Todd Georgieff, digital clinical trials consultant

Predicting success

Then there are systems offering perhaps the most sought-out metric of all: a trial’s odds of success. HINT, another AI model by Sun’s lab, predicts the outcome of a trial before it starts. As with AutoTrial, HINT is trained on historical trial data, from sites like clinical trial.gov. Yet because the data on trial outcomes on those websites can often be vague – they will tell you if a trial is terminated or completed but not why, for instance – HINT fills in the gaps using publicly available information, such as from news articles.

HINT collects information about the drug molecule (biochemical information about many drugs can be found online) and target disease, plus past trial protocols and outcomes. Based on what has worked before, the model can predict how your trial will fare.
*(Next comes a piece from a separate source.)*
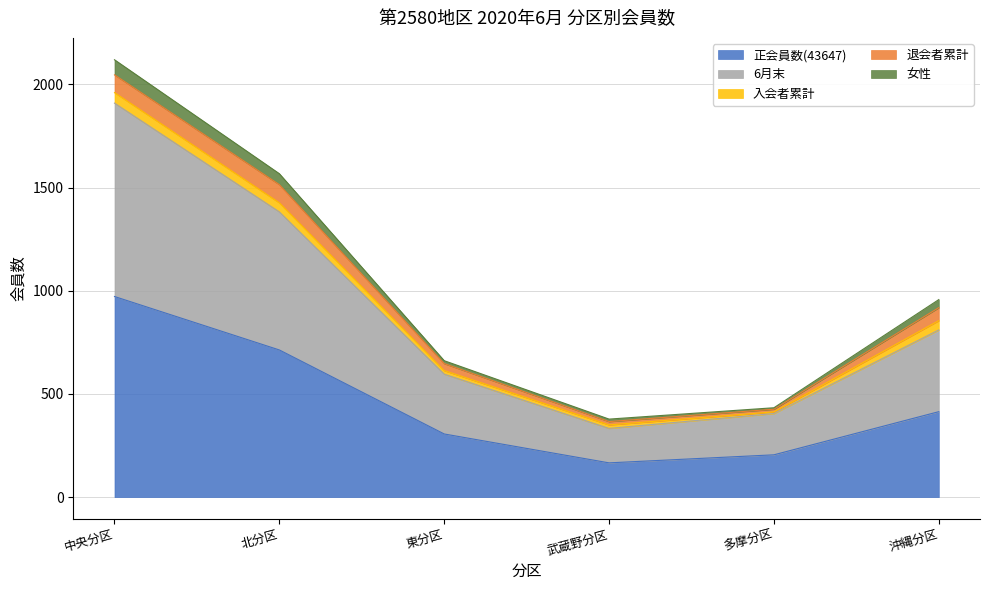

At which category is the sum across all series the highest?

中央分区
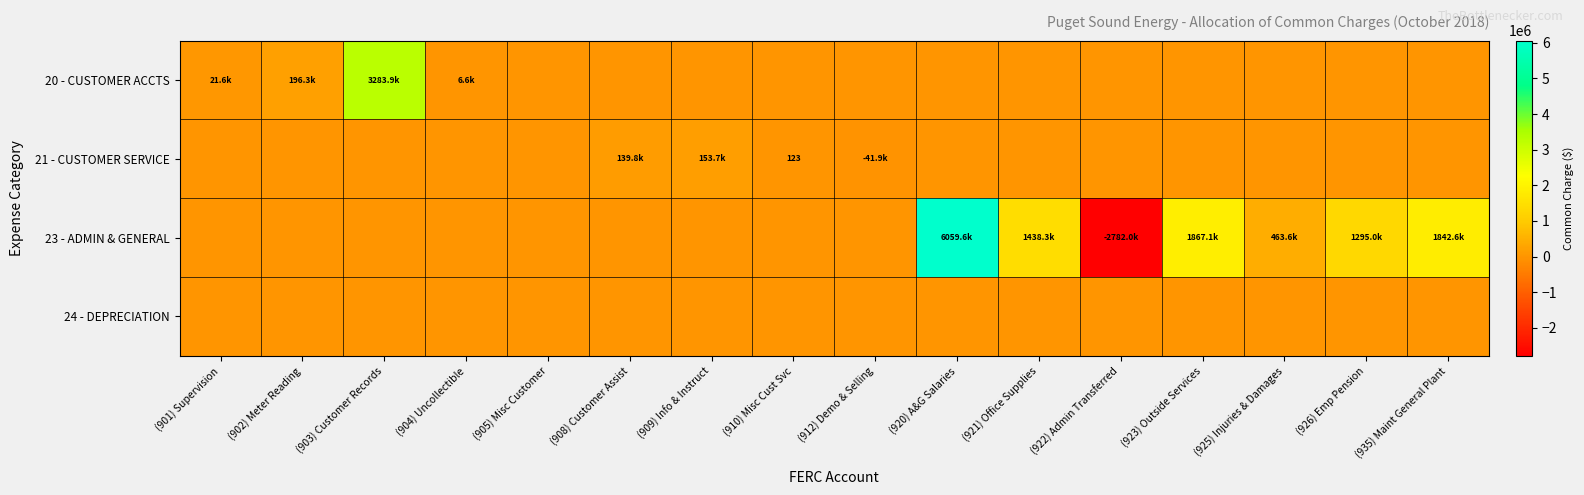

What is the total value across all series at (901) Supervision?

21583.2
“You can predict the trial outcome before it starts. Then maybe you can optimise the trial in terms of adjusting the design,” says Sun. This would be particularly useful if you had a portfolio of trials you were looking to conduct, he adds, as this could help you decide which to move forward with.

Sun and his team found that the factors most predictive of success are the condition and disease area, followed by the drug molecule itself – including its mechanism of action and its chemical features. Factors such as the eligibility criteria and trial design play a smaller role.
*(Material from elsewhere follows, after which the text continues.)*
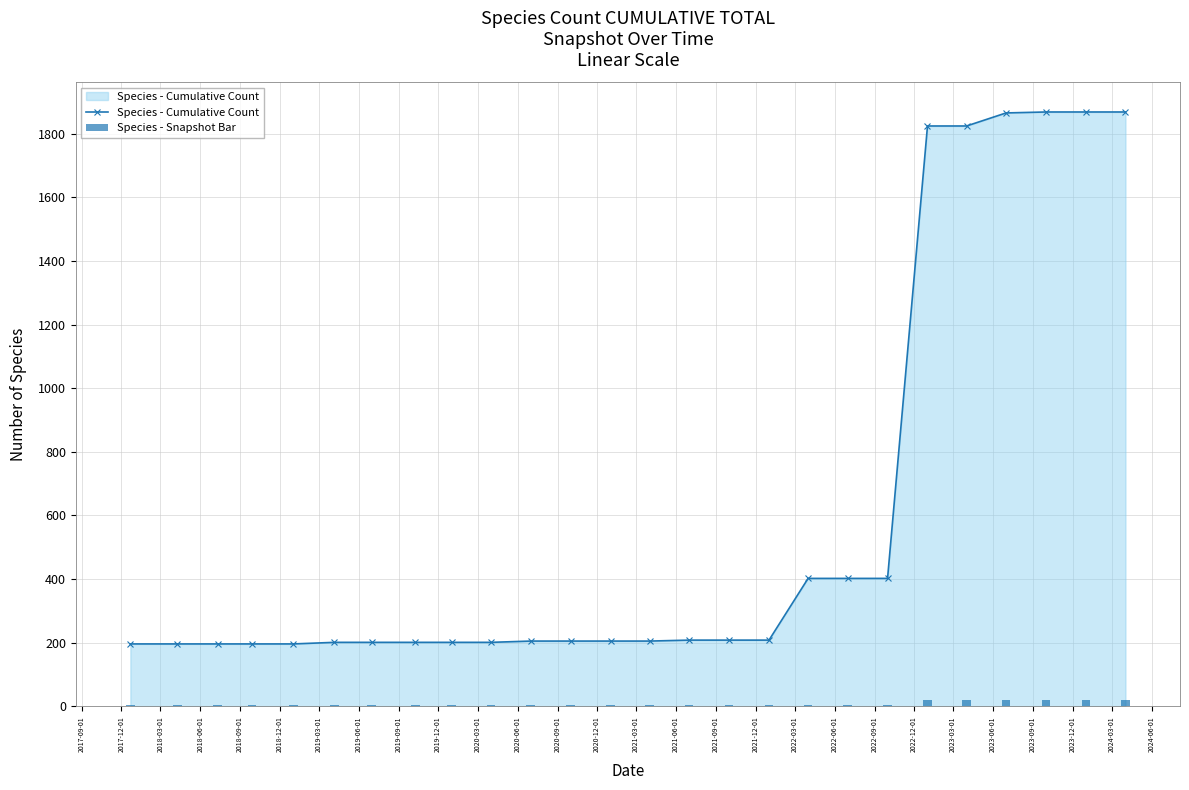

What is the minimum value shown in the chart?

5.0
A third AI model by Sun’s lab, SPOT, takes this approach a step further by adding weight to trials conducted more recently. The thinking is that because scientific knowledge is evolving and expanding, newer research would be more valuable and thus lead to a more accurate prediction.
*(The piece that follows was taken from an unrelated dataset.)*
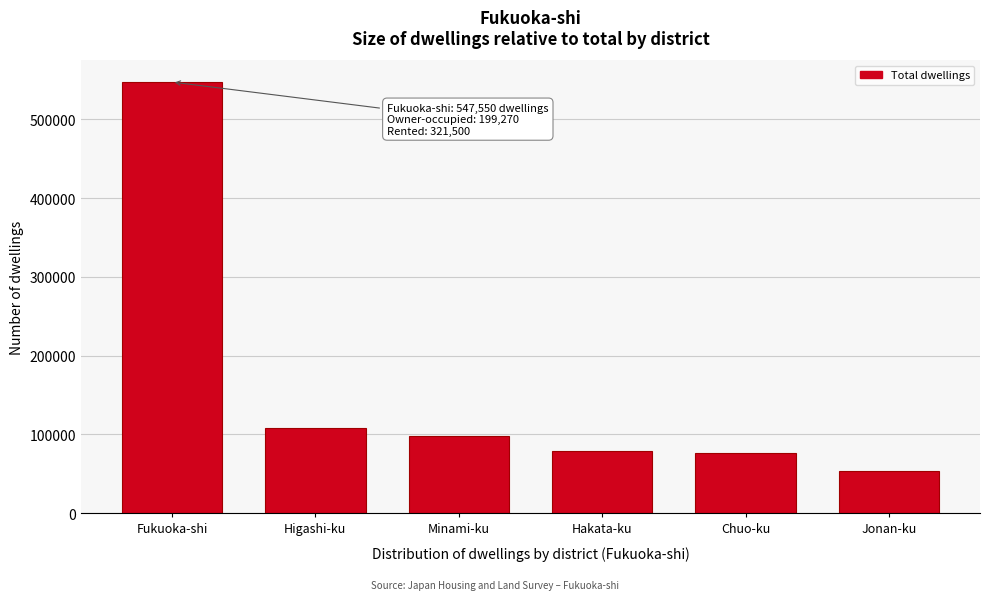

Reading right to left, list all the values displayed in this chart.

53640	75920	79510	98570	107510	547550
Models like this might also be used to gauge the probability of regulatory success. If you had the relevant database, you could plug in your endpoints and see how similar clinical research turned out, says Georgieff. “I could connect to a database that says, ‘Well, there have been 10 other clinical trials aimed at [those endpoints] before but only three of them have become successful label claims.”

Looking ahead

Georgieff and Sun agree we won’t have to wait too long for these digital solutions to hit the market. Tools and models that could support a digital protocol are currently in the works. For instance, the Digital Data Flow initiative by non-profit TransCelerate BioPharma and the Clinical Data Interchange Standards Consortium (CDISC) is developing a universal data standard that can be used across the industry. This will allow for the easy exchange of trial information between different systems and organisations.

And since the International Council of Harmonisation of Technical Requirements for Pharmaceuticals for Human Use (ICH) has released its new M11 guideline, which contains a standard protocol template that supports digital data exchange, more people are realising how impactful digitalising trials could be. “People are all of a sudden waking up and going, ‘Maybe we should pay attention to this digital protocol thing’,” says Georgieff. He sees digital protocol systems on the market within five years.

With predictive AI models, it could be even sooner. “I think the backbone of the capability is already there,” says Sun. “You can ask ChatGPT or any cloud type of model, and it can already give you a very informative answer.”

And ideally, one day we will be able to merge both technologies, says Georgieff. That is, having a digital protocol that can integrate predictive AI models. “[What] if I had that kind of database that could predict not only regulatory success but also clinical success as well?” he asks, “That’s the ultimate prize… The more I know, the better off I am.”